Some limitations to the study are discussed by the authors. Based on data from other similar viruses, the duration of antibody volumes sufficient to be detected is likely to be for at least six months. However, the exact duration of antibodies showing COVID-19 infection remains unknown and recent studies have shown that mild cases might end up testing negative. As such it is possible that some individuals who were infected earlier in the year, as well as some mild cases, did not have a strong enough antibody response at the date of testing to test positive. The testing methodology used in this study may therefore underestimate the true seroconversion prevalence.

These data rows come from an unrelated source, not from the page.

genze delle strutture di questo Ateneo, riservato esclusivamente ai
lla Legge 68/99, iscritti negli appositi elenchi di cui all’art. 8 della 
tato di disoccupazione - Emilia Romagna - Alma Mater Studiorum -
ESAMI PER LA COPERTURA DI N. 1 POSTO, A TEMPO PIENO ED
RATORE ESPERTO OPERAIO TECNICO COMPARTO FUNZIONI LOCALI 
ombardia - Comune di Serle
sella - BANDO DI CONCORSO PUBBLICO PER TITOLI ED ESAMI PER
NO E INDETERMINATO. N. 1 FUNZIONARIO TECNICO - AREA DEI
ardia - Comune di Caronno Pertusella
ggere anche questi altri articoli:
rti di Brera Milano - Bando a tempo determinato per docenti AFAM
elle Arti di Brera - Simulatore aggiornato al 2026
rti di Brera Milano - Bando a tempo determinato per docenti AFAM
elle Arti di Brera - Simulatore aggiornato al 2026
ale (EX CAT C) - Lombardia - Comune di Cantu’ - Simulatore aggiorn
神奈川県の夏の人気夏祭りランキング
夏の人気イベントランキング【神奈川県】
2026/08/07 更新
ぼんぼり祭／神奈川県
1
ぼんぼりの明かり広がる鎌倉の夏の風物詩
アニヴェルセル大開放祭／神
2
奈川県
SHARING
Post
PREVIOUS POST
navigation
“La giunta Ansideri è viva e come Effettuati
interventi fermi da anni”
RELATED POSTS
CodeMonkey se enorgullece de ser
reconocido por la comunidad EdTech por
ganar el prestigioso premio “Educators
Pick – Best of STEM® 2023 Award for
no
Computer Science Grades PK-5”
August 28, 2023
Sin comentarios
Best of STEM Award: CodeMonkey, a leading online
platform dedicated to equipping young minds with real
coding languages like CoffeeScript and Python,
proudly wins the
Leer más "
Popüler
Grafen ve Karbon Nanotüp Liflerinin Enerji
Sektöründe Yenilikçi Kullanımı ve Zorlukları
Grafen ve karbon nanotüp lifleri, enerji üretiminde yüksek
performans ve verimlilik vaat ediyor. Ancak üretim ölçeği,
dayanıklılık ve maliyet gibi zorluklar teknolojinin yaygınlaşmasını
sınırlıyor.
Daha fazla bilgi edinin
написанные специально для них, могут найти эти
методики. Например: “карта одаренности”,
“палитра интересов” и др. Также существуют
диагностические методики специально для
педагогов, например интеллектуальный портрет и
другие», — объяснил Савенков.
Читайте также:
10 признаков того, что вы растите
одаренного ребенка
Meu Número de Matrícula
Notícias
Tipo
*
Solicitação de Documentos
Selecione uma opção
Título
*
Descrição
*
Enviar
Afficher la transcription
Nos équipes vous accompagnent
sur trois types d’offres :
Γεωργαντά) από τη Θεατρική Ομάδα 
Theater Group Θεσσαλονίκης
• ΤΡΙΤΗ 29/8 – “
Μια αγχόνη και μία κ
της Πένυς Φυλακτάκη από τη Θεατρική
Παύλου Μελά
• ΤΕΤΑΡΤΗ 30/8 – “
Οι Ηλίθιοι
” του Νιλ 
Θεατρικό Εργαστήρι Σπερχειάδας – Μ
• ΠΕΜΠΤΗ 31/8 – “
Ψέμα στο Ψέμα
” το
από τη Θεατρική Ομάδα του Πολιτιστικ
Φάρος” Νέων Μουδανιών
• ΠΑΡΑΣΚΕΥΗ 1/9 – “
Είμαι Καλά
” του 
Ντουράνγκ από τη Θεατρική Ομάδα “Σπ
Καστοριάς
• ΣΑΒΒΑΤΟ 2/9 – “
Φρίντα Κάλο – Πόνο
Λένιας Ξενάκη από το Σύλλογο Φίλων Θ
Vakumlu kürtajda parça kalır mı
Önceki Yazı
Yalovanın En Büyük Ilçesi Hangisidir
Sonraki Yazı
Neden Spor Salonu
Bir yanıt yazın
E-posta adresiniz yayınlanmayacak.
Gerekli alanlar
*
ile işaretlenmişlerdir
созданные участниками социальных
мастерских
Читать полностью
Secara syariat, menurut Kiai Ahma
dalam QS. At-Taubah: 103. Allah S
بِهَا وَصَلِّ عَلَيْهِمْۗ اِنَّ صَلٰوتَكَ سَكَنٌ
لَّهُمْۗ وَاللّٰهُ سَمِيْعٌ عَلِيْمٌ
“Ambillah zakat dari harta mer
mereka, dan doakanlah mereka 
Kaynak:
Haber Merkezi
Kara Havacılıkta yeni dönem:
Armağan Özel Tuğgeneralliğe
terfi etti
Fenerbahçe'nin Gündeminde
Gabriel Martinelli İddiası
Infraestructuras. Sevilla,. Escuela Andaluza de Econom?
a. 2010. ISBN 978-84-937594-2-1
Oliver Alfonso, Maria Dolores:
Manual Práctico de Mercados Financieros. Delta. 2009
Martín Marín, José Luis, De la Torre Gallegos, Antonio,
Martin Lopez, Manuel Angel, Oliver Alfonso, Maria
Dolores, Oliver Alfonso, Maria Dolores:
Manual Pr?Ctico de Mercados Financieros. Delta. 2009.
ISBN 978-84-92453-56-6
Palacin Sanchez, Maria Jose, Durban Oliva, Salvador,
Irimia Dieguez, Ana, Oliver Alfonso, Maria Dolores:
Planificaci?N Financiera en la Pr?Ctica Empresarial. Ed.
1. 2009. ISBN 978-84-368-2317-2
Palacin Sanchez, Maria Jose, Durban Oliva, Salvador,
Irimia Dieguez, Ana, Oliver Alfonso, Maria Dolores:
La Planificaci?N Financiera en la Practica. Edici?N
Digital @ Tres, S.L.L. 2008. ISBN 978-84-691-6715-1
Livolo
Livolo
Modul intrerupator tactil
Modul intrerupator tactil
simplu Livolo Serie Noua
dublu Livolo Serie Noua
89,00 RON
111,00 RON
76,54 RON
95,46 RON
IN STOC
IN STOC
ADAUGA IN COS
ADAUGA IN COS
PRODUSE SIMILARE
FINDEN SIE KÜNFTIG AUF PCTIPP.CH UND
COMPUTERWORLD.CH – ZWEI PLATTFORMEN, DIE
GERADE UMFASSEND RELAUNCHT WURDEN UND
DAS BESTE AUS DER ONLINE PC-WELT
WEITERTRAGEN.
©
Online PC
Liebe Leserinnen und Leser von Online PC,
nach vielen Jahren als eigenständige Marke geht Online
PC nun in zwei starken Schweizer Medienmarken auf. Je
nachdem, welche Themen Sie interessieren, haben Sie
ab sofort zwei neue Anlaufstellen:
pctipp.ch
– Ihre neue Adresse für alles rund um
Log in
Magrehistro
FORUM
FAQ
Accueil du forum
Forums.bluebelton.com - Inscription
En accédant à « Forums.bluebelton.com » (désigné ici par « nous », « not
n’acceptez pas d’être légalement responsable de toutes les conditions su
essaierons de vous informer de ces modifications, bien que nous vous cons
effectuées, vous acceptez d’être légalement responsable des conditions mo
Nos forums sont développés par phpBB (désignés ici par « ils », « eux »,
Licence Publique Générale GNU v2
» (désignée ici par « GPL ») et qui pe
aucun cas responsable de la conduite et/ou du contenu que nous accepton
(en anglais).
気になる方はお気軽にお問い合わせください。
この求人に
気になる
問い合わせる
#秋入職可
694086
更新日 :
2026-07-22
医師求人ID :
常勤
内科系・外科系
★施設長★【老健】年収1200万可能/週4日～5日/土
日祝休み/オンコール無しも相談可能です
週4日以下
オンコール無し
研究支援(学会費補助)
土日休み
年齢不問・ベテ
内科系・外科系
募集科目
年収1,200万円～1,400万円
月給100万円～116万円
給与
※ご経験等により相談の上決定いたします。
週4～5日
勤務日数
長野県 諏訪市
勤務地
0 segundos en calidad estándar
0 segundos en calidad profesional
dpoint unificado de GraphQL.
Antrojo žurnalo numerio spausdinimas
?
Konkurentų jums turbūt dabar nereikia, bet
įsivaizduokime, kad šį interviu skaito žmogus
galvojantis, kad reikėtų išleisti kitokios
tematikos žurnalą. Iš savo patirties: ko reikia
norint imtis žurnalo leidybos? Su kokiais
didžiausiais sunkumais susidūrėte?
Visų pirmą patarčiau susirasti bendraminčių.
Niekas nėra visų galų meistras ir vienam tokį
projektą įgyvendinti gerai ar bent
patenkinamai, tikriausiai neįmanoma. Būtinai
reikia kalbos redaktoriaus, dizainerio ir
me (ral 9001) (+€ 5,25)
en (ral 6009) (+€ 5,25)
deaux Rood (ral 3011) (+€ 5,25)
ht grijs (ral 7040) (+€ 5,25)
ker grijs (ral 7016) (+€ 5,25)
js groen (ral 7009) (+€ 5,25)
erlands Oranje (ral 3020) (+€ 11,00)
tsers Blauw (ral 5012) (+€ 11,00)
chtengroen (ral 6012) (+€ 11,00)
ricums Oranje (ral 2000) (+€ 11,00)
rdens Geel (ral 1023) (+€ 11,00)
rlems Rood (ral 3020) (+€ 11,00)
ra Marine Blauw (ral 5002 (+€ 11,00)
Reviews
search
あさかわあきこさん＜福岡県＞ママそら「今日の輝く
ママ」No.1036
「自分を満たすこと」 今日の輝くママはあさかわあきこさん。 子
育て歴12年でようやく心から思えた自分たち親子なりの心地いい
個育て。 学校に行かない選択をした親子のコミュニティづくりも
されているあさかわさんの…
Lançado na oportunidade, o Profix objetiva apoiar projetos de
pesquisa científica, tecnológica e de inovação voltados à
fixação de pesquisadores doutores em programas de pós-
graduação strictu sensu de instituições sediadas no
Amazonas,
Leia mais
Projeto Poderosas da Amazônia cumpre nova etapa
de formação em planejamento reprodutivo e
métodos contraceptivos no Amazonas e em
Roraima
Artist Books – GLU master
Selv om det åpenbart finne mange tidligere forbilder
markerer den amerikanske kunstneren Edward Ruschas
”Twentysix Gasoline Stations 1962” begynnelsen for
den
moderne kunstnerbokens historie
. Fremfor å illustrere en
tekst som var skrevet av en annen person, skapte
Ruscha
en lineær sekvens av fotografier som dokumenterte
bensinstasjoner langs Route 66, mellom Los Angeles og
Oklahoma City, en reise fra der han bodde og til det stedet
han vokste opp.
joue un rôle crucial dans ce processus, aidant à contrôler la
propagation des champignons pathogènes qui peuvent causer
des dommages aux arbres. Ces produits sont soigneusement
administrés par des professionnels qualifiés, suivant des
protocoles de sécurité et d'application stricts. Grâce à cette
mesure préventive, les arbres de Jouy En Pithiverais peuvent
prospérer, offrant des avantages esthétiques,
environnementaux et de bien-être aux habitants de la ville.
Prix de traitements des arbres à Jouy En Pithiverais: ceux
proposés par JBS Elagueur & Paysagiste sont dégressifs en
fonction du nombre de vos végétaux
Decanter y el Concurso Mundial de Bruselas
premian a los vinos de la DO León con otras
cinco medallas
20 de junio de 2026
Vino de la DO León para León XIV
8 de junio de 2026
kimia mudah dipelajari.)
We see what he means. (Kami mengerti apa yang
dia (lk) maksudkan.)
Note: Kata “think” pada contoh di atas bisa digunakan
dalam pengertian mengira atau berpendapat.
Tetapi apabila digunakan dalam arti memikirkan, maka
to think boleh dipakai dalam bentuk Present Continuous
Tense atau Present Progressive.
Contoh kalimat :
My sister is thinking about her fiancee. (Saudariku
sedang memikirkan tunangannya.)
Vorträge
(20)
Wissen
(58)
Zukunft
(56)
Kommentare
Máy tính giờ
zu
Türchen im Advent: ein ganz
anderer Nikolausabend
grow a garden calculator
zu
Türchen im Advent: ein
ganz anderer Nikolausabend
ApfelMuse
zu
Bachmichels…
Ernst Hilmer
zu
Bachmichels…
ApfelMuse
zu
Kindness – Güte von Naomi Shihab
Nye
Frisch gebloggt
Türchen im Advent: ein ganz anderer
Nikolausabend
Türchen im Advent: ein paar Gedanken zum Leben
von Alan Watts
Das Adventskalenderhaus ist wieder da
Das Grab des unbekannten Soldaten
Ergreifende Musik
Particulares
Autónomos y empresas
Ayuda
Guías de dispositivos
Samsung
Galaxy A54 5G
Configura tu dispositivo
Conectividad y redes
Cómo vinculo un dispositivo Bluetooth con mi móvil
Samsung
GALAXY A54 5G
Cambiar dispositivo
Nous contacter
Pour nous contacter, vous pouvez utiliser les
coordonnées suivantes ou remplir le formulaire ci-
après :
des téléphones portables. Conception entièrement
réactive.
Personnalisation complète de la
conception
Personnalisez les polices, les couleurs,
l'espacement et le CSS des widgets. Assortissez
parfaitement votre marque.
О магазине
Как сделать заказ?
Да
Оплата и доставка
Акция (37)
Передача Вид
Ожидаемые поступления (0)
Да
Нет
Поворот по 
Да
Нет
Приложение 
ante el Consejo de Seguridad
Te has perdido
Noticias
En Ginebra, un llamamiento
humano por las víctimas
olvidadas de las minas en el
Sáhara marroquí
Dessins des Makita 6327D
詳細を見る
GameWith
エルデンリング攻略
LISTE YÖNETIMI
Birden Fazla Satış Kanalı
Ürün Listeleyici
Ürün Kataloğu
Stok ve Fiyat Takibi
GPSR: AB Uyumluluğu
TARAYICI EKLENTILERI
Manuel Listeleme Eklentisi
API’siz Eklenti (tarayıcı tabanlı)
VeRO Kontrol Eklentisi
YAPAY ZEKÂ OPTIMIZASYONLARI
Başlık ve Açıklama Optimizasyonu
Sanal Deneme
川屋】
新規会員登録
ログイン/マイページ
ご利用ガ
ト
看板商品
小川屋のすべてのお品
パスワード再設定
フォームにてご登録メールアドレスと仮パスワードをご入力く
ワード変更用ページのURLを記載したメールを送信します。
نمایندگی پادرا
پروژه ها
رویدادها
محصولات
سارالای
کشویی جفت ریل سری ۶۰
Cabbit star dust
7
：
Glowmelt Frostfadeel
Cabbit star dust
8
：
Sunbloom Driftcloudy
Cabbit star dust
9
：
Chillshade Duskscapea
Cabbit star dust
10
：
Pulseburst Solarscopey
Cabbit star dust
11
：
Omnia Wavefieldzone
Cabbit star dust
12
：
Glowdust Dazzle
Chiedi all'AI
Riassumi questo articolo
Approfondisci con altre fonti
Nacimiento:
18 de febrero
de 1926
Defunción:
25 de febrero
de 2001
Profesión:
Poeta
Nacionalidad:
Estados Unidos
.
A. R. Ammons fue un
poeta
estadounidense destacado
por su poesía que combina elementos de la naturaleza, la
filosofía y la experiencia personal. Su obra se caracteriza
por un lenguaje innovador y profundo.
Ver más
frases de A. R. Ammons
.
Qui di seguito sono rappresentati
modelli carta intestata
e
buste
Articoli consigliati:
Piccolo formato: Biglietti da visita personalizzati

The authors conclude: “Until we have robust evidence as to the risk posed by asymptomatic infected individuals to others, and as to the risk of COVID-19 to babies, particularly during pregnancy, our study suggests that extreme caution is advisable in maternity settings, particularly the consistent use of effective personal protective equipment (PPE) and other known effective measures including social distancing of staff and the regular washing of hands. We also recommend that all obstetric healthcare institutions should consider regular serology testing for staff, as well as the immediate isolation of any staff who lose their sense of taste and smell, even in the absence of cough or fever. Regular testing and consistent use of PPE are likely to be the cornerstones of pandemic control.”